Wiesz, kiedy pisałem „Wszystko się zmieni”, byłem zaskoczony niektórymi negatywnymi reakcjami. Podstawowe pomysły polaryzowały się, a przynajmniej sposób, w jaki je przedstawiłem. Niektórzy myśleli, że to ekscytujące, ale od innych złapałem burzę.

Kiedy pomyślałem o tym, co mogłem zrobić lub powinienem zrobić, aby lepiej się wytłumaczyć, zdałem sobie sprawę, że naprawdę muszę napisać książkę i wyjaśnić cały system od początku do końca.
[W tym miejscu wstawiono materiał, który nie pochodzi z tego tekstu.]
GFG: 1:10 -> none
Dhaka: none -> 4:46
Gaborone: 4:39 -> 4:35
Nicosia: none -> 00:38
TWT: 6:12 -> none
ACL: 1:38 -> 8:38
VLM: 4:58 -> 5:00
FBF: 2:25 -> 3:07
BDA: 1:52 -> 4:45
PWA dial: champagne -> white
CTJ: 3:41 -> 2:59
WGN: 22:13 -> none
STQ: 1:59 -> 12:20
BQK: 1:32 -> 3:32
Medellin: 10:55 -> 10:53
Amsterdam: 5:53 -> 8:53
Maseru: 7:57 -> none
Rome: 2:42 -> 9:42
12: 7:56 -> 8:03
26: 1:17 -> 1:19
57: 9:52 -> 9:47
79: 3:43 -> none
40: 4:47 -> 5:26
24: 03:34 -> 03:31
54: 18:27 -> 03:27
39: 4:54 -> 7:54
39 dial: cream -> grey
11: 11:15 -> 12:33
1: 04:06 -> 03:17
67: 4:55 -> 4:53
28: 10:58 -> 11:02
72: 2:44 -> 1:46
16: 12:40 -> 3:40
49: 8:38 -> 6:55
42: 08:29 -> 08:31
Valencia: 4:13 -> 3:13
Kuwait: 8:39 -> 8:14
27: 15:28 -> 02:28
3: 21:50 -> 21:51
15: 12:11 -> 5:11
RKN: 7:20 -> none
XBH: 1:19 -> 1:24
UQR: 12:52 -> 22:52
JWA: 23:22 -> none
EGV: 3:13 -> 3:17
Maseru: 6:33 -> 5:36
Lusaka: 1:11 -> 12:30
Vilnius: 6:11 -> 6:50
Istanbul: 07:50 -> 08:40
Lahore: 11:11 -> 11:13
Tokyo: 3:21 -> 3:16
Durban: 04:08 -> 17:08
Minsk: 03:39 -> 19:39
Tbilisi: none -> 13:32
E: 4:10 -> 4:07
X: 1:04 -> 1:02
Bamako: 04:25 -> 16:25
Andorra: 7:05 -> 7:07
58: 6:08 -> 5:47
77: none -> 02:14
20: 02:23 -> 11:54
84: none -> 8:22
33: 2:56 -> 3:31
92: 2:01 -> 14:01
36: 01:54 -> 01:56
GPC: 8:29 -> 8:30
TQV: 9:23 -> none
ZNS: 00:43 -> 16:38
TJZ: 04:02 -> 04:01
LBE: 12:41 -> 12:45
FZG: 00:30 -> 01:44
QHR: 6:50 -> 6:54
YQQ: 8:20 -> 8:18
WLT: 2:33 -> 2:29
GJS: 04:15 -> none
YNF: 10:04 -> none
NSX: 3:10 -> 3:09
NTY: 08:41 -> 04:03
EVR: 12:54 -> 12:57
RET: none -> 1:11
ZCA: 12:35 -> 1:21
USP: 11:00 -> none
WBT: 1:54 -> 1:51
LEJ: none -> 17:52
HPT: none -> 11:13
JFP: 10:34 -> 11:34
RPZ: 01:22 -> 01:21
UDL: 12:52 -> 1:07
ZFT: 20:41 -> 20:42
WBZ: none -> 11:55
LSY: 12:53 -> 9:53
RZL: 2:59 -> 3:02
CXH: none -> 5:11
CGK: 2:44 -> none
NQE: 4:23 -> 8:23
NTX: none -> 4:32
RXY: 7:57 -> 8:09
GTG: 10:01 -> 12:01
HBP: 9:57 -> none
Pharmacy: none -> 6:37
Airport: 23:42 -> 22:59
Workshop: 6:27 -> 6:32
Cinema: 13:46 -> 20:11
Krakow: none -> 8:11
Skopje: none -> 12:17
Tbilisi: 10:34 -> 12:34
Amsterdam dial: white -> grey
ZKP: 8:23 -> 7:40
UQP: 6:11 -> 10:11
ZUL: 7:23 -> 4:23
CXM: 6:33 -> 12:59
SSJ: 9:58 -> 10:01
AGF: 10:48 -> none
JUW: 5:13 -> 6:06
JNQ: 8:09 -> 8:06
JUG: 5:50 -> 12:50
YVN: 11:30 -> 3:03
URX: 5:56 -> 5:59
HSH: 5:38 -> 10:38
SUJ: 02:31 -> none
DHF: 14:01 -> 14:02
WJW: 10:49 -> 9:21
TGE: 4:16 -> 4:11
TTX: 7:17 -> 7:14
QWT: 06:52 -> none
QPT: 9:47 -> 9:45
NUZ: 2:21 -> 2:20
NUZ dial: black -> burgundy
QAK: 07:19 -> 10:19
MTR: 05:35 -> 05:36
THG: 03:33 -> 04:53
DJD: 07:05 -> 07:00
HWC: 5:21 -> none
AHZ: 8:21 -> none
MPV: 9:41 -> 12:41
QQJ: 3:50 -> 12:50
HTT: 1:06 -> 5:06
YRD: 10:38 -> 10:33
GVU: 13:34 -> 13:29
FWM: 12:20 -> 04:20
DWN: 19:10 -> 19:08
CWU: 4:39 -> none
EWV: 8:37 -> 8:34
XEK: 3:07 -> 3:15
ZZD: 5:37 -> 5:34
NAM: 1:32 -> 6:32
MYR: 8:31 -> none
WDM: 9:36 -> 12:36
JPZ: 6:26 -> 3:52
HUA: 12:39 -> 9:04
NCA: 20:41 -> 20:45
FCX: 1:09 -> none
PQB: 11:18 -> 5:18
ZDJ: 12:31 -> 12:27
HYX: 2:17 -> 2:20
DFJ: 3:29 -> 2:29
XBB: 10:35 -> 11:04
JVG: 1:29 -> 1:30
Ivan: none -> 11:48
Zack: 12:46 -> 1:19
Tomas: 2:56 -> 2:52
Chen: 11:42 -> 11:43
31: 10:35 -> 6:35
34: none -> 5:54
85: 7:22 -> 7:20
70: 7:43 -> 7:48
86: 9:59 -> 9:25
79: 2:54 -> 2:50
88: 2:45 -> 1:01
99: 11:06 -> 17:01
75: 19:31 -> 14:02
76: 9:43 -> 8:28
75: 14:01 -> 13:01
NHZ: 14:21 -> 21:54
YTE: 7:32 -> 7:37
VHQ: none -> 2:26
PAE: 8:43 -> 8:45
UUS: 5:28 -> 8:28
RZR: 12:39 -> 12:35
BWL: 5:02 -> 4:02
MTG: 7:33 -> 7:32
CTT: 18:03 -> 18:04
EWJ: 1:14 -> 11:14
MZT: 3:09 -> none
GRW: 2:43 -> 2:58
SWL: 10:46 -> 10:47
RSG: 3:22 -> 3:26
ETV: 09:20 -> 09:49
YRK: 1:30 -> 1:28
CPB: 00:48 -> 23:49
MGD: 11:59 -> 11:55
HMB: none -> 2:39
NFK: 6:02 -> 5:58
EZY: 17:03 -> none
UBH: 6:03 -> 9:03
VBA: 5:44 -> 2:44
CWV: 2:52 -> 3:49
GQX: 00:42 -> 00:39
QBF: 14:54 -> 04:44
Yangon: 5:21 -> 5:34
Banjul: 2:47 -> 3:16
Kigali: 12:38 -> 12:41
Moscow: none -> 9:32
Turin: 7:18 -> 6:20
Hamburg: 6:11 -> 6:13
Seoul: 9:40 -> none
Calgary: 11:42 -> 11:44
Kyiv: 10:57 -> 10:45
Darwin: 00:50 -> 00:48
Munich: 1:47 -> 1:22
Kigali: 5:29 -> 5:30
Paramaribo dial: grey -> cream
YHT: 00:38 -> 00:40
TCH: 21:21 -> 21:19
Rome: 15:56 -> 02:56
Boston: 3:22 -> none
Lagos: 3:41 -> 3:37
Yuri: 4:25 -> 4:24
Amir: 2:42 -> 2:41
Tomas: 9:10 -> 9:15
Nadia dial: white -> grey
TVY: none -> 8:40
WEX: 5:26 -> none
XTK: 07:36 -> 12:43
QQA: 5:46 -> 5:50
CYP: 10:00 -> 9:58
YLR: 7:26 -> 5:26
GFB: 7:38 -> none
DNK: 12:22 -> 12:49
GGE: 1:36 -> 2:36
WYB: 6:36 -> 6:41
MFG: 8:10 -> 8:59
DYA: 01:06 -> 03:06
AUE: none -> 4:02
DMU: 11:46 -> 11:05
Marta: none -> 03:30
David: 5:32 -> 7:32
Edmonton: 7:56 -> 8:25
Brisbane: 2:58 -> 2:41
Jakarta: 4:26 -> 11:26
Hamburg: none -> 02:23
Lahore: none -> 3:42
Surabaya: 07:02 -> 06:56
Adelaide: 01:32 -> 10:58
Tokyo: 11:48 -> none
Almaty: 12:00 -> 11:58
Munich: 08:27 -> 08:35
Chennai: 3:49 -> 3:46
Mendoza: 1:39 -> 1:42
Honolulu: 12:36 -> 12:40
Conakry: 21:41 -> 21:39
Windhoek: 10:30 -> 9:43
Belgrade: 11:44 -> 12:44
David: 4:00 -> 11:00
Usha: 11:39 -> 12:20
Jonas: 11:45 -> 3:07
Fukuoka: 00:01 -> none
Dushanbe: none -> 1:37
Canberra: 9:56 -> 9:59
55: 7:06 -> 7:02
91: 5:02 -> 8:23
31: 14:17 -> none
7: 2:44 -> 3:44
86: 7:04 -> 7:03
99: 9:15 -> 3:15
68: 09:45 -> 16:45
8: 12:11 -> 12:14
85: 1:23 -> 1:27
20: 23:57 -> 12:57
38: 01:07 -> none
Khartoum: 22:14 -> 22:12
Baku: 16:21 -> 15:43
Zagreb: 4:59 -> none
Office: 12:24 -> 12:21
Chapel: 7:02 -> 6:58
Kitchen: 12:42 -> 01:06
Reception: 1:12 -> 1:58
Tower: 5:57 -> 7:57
Potem dostałem ogromną przerwę, kiedy Rodale dał mi szansę na napisanie tego.

I nie tylko to - stworzyli piękną, kolorową książkę. Nie wiem, czego się spodziewałem, ale zaskoczył mnie układ i projekt oraz dbałość o fotografię, produkcję i wszystko inne.

T Nation: Bezwstydny czas na stręczycielstwo książek: gdzie możemy pójść, aby odebrać kopię?

Waterbury: Powinien być dostępny wszędzie. 23 dolary.95 w sklepach, mniej niż 17 USD na Amazon. Wiem, że jestem stronniczy, ale myślę, że to kradzież. Ale proszę, nie kradnij tego!

T Nation: Przeglądaliśmy tę książkę tutaj w T Nation i zdecydowanie zmienia ona zasady gry. Powodzenia, Chad!